Small gestures matter and whether it’s a festive treat, a holiday gift or going for lunch with the team, for many business owners, the concern is always tax – how do you give perks without triggering extra tax or admin work? That’s where “trivial benefits” come in.
“Trivial benefits” are small, non-cash perks you can give to employees (including directors) that may be completely tax-free if they meet certain criteria.
Tom has prepared the below video which explains the rules nicely but if you want to see it in black and white, HMRC’s guidance can also be found below.

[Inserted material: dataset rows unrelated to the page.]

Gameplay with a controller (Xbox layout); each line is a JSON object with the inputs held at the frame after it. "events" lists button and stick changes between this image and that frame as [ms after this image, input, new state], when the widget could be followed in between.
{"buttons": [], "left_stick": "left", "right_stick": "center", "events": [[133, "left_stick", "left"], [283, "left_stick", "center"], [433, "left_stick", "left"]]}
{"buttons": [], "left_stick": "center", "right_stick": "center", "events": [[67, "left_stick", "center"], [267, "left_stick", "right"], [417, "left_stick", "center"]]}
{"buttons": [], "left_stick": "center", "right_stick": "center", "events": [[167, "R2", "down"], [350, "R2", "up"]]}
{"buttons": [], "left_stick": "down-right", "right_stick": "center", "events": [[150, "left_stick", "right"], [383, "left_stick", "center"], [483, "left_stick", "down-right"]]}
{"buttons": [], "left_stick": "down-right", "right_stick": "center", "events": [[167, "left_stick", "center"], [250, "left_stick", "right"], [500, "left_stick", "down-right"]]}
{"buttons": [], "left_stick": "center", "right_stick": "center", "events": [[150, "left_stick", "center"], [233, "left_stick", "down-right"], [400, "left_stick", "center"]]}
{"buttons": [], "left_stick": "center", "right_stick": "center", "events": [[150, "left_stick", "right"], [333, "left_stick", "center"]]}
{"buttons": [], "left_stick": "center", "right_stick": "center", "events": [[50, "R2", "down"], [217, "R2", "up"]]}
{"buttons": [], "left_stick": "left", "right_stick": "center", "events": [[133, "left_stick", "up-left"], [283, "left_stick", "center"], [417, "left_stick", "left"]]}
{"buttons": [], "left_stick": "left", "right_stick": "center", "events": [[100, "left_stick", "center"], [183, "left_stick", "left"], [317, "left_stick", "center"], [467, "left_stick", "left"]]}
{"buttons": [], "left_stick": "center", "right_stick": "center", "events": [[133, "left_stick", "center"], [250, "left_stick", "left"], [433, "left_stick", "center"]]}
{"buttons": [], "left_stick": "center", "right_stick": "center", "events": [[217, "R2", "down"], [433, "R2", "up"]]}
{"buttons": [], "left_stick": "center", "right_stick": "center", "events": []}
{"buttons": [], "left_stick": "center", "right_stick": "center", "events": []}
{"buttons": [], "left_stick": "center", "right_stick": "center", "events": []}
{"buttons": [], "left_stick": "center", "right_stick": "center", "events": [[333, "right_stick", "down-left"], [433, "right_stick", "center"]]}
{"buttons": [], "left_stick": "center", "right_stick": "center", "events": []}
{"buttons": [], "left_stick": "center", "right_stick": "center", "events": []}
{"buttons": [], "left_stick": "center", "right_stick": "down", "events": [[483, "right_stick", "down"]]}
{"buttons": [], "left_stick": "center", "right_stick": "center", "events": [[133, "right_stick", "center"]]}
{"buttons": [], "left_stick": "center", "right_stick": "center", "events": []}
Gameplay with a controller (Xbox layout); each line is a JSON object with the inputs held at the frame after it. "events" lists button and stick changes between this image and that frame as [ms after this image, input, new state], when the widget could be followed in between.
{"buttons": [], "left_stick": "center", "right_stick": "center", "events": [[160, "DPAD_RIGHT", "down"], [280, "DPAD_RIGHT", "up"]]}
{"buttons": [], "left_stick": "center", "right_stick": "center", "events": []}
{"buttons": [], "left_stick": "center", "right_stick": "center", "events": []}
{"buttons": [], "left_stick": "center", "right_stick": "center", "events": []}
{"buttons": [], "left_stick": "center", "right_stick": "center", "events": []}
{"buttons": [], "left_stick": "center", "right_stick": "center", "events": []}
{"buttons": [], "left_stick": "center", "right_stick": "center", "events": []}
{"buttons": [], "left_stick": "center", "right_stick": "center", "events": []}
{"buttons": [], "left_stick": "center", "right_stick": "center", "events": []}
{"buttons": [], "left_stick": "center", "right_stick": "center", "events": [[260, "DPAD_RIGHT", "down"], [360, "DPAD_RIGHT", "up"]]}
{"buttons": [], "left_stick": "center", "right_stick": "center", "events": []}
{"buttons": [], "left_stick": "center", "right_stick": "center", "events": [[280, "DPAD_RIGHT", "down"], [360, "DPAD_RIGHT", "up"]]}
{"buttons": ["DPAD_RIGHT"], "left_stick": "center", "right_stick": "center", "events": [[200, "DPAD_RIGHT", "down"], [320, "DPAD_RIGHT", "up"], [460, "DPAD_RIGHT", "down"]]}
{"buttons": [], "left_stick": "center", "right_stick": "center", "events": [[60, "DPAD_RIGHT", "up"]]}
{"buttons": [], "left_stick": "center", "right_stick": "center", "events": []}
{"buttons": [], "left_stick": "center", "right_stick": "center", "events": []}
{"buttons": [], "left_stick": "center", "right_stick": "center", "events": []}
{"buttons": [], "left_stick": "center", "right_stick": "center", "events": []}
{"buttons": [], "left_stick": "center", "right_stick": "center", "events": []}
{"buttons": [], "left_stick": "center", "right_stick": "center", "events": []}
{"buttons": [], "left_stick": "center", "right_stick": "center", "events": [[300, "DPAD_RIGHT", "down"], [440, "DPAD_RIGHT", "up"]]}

If you’re not already maximising your trivial benefits quota each year and want to know more, please get in touch through our contact form.
HMRC – Tax on trivial benefits
You don’t have to pay tax on a benefit for your employee if all of the following apply:
- it cost you £50 or less to provide
- it isn’t cash or a cash voucher
- it isn’t a reward for their work or performance
- it isn’t in the terms of their contract
This is known as a ‘trivial benefit’. You don’t need to pay tax or National Insurance or let HM Revenue and Customs (HMRC) know.
You have to pay tax on any benefits that don’t meet all these criteria.
If you’re not sure whether a benefit counts as a trivial benefit call the employer helpline.
Salary sacrifice arrangements
If you provide trivial benefits as part of a salary sacrifice arrangement they won’t be exempt. You’ll need to report on form P11D whichever amount is higher:
• the salary given up
• how much you paid for the trivial benefits
These rules don’t apply to arrangements made before 6 April 2017 – check when the rules will change.
Directors of ‘close’ companies
You can’t receive trivial benefits worth more than £300 in a tax year if you’re the director of a ‘close’ company.
A close company is a limited company that’s run by 5 or fewer shareholders.